Under the Secure 2.0 Act, employers are allowed to put matching contributions into a Roth 401(k). But if you select to have the match put into a Roth 401(k), you’d face a higher tax bill. You’d be obligated to pay taxes on your company’s Roth contributions each year that you’d receive that money into the plan.
Benz expects that many employers will stick with what is simplest and continue to only offer matching contributions on a pre-tax basis.
Yet, Benz said, retirement savers need to diversify their exposure to taxes in retirement, much like they diversify their investments in retirement savings plans.
Saving money in a Roth 401(k) offers tax diversification by allowing you to withdraw as much money as you want each year during your retirement years without paying taxes.
You need to do your homework
A traditional 401(k) continues to have rules relating to required minimum distributions.
Many retirees in their 70s must withdraw at least some money from other types of retirement savings to address complex required minimum distribution rules each year. The minimum amount required reflects one’s age and retirement savings.

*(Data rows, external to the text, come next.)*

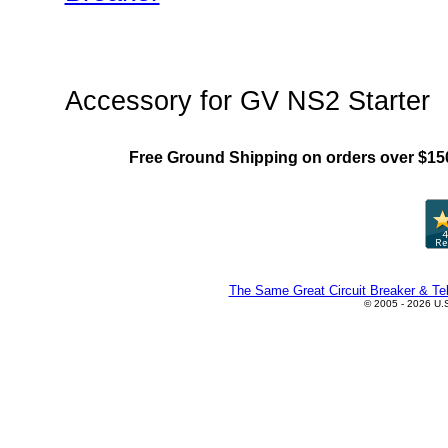
"Chint NS2(MMS) Family"
Accessory for GV NS2 Starter
Free Ground Shipping on orders over $15
The Same Great Circuit Breaker & Tel
© 2005 - 2026 U.S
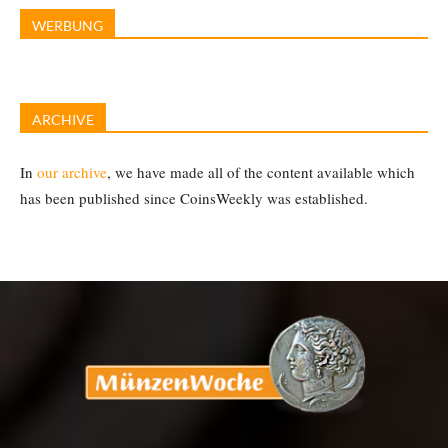
WERBUNG
ARCHIVE
In
our archive
, we have made all of the content available which
has been published since CoinsWeekly was established.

The Secure 2.0 Act, passed by Congress in late 2022, raised the age for required minimum distributions in general to 73 for those who turned 72 in 2023 and later.

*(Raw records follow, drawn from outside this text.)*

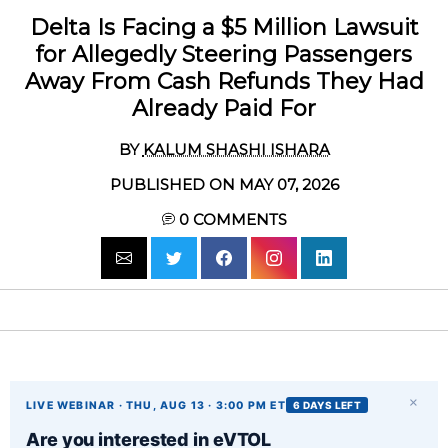
Delta Is Facing a $5 Million Lawsuit
for Allegedly Steering Passengers
Away From Cash Refunds They Had
Already Paid For
BY
KALUM SHASHI ISHARA
PUBLISHED ON MAY 07, 2026
0
COMMENTS
×
LIVE WEBINAR · THU, AUG 13 · 3:00 PM ET
6 DAYS LEFT
Are you interested in eVTOL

If you reach age 73 in 2024, the Internal Revenue Service notes, you can delay taking your first required distribution for this year until April 1, 2025, but those who delay still must take another required minimum distribution for 2025 by Dec. 31, 2025. In other words, those savers who delay would face two required minimum distributions in 2025.
Large withdrawals in a year from a traditional pre-tax 401(k) will trigger taxes and possibly send you into a higher marginal tax rate. That’s not true with a Roth 401(k).
If one year, you wanted to take money out of a Roth 401(k) to buy a dream retirement home, you could do that and not worry about getting bumped into a higher marginal tax bracket.
When it comes to retirement savings in a 401(k) plan, it’s not an all or nothing decision. Employees can contribute some money to a Roth 401(k) and some to a traditional 401(k) out of the same paycheck.
Benz said it’s good to explore how such a Roth 401(k) plan could work in your situation.
When is the tax break more valuable to you? Will it be more valuable now? Or will it be more valuable when you’re retired?
“It really does come down to a calculated guess on your tax bracket when you make the contribution versus when you’re withdrawing the funds in retirement,” said Benz , whose new book “How to Retire: 20 Lessons for a Happy, Successful, and Wealthy Retirement” will be released in September.
Right now, she said, conversations about the Roth 401(k) highlight the historically, relatively low marginal tax rates now. “The wager is that we will see higher tax rates in the future,” Benz said. So the Roth 401(k) could look more attractive in general.
For many younger workers, she said, the Roth 401(k) could be a good option, especially if their career path leads to a higher salary and higher tax rates in the future. Some younger workers could be seeing the lowest tax rates in their lives now.
Many people, she said, should try to get some tax advice on which type of contribution would be better for them individually. For some people, she said, splitting the difference — saving some money in a Roth 401(k) and saving some in traditional 401(k) — might be a good answer.
“Maybe do some of both, which plans will typically allow,” Benz said. She’s made contributions into a Roth 401(k) for more than a decade now, but part of the reasoning was that her husband’s plan had not offered a Roth for many years.
“I just love the idea of having tax-free funds in retirement,” she said. “I think it will give us some flexibility.”